Il perfetto binomio di genio e sregolatezza è racchiuso nel carattere creativo di Alberto Giacometti, mostrato in un film che presto uscirà nelle sale italiane. Raccontato da Stanley Tucci e interpretato da uno straordinario, premio Oscar, Geoffrey Rush, l’artista italo-svizzero è il protagonista di una breve, seppur intensa, amicizia. Quella con il giornalista americano James Lord, soggetto del suo ultimo dipinto.
Ieri si è tenuta la prima di “Final Portrait”, prodotto da Gail Egan per Potboiler Productions, insieme a Nik Bower per Riverstone Pictures e Ilann Girard per Arsam International. Distribuito dalla casa di distribuzione cinematografica BIM. Noi di Art For Breakfast vi offriamo uno spaccato del film che, diciamolo, ha intenerito il nostro animo.
Siamo nella Parigi del 1964. Alberto Giacometti è già nel pieno del suo successo. Il suo carattere impulsivo e burbero risulta assolutamente divertente e, a tratti, tenero. Una vita disordinata, ai limiti dell’igiene e della decenza che coinvolge anche le persone a lui più care, il fratello Diego Giacometti, la moglie Annette e l’amante prostituta Caroline.
In perfetta contrapposizione c’è James Lord (Armie Hammer), un giornalista americano che commissiona all’artista un proprio ritratto. Il biondo newyorkese è elegante, preciso e pacato nei modi, in completa dissonanza con il caos dello studio parigino dello scultore e pittore. La sua pazienza è messa alla prova dall’interminabile lavoro di Giacometti. L’uomo pensa che sia questione di pochi giorni, “giusto un paio di giorni sì”. La perpetua ricerca di perfezione da parte dell’artista costringe il giovane a dover restare nella capitale parigina oltre il soggiorno previsto.
Le 19 sedute necessarie per il dipinto fanno sì che tra i due nasca un’amicizia.

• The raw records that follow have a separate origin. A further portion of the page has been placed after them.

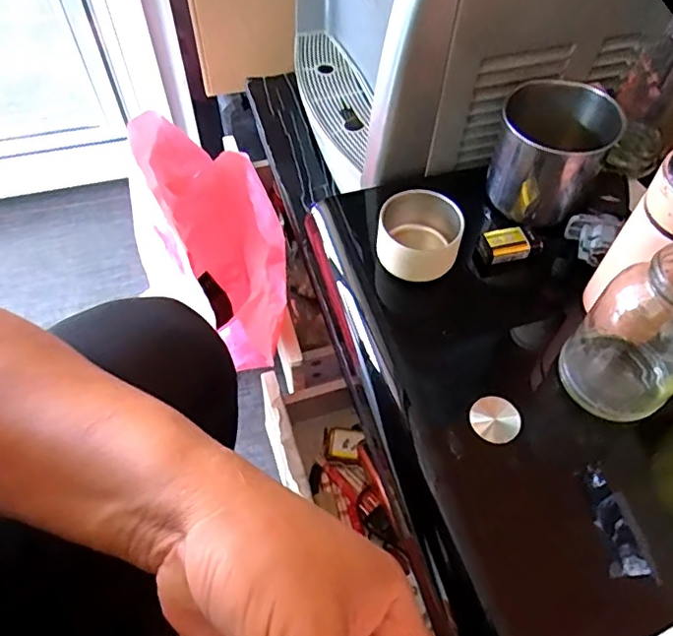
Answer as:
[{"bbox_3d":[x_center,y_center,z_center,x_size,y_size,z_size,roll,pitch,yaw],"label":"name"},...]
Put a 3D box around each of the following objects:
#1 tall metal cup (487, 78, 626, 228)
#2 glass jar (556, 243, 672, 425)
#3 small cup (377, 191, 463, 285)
[{"bbox_3d":[0.180,-0.138,0.474,0.088,0.093,0.077,25,59,17],"label":"tall metal cup"},{"bbox_3d":[0.207,0.008,0.368,0.082,0.128,0.073,-34,62,-21],"label":"glass jar"},{"bbox_3d":[0.066,-0.067,0.459,0.064,0.054,0.065,0,55,0],"label":"small cup"}]

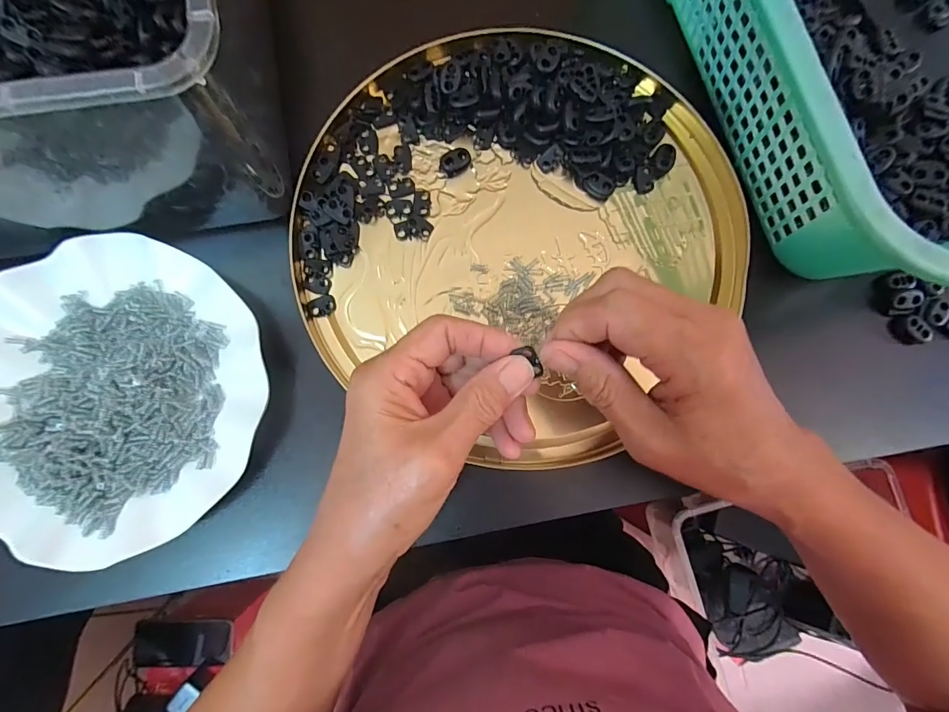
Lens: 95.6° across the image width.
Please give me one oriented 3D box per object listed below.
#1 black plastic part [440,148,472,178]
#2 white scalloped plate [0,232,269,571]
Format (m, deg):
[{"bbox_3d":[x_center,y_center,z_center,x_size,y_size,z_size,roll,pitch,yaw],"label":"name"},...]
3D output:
[{"bbox_3d":[-0.013,-0.134,0.297,0.022,0.008,0.014,-21,84,-5],"label":"black plastic part"},{"bbox_3d":[-0.218,0.024,0.260,0.179,0.022,0.177,0,83,-2],"label":"white scalloped plate"}]

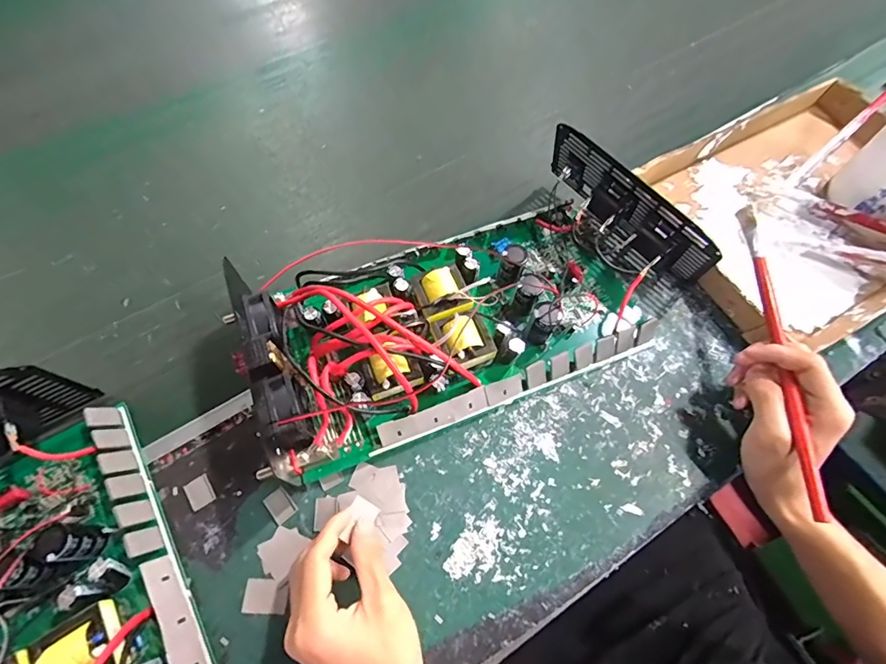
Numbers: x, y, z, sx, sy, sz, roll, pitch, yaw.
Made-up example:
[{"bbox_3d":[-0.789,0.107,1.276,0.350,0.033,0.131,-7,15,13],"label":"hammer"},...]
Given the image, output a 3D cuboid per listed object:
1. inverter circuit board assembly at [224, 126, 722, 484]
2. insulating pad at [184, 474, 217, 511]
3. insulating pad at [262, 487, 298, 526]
[{"bbox_3d":[0.034,-0.039,0.393,0.409,0.077,0.195,-21,68,-10],"label":"inverter circuit board assembly"},{"bbox_3d":[-0.198,0.131,0.358,0.020,0.004,0.024,-33,71,-15],"label":"insulating pad"},{"bbox_3d":[-0.131,0.139,0.353,0.018,0.004,0.024,-38,72,-16],"label":"insulating pad"}]

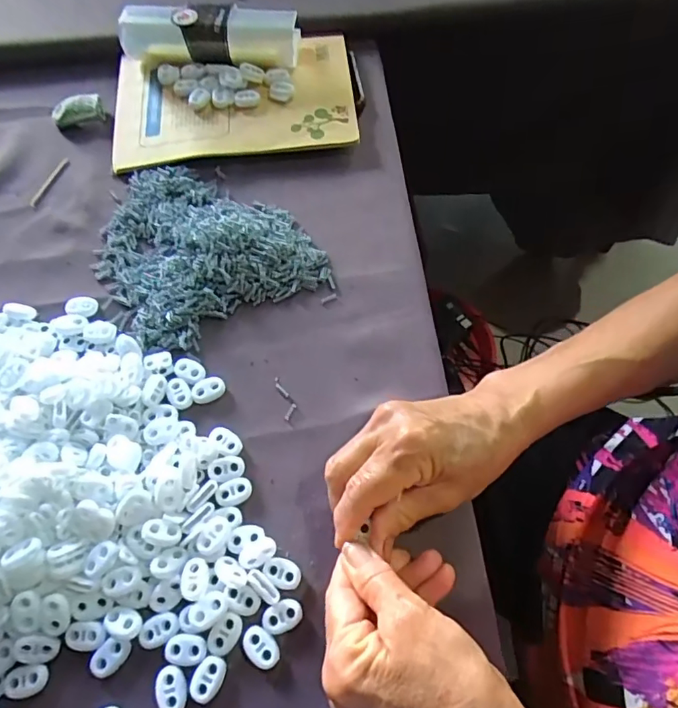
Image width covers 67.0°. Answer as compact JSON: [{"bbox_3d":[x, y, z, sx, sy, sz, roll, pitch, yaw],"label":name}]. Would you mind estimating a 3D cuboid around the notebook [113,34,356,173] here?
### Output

Breve, affatto ricca di parole. Poche frasi, in effetti, che avvicinano il giovane americano all’animo tormentato e sarcastico di Giacometti. Il luogo principale è lo studio dell’artista, lurido, disordinato, pieno di opere qua e là, buttate in giro, come se non valessero nulla.
[LEGGI ANCHE “Final Portrait: il film capolavoro su Alberto Giacometti“]
Uno stereotipo dell’artista, direte voi. Probabilmente sì. Instabile e inaffidabile, Giacometti si destreggia tra alcol, sigarette e prostitute come fosse il suo habitat naturale ed esprime la sua vena creativa quando più si sente depresso, affranto. Ma la sua incredibile sensibilità, espressa nelle opere che ancora oggi ammiriamo, è tale che le persone che gravitano intorno a lui ne subiscono il fascino, rimangono quasi rabbiosamente intrappolate nel vortice emotivo che viene generato.
Il regista Stanley Tucci elogia la figura del grande scultore e pittore ed esalta le lente fasi del processo creativo celato dietro un’opera d’arte. Al centro dell’amicizia vi è uno scambio reciproco di studio: dapprima Giacometti che scruta le più piccole rughe espressive del suo modello; poi Lord che spia ogni piccolo gesto dell’artista, quasi a voler indagare sul suo incostante e tormentato stato d’animo.
Il film “Final Portrait” diretto da Stanley Tucci e interpretato da Goeffrey Rush, uscirà nelle sale l’8 febbraio. Buona visione!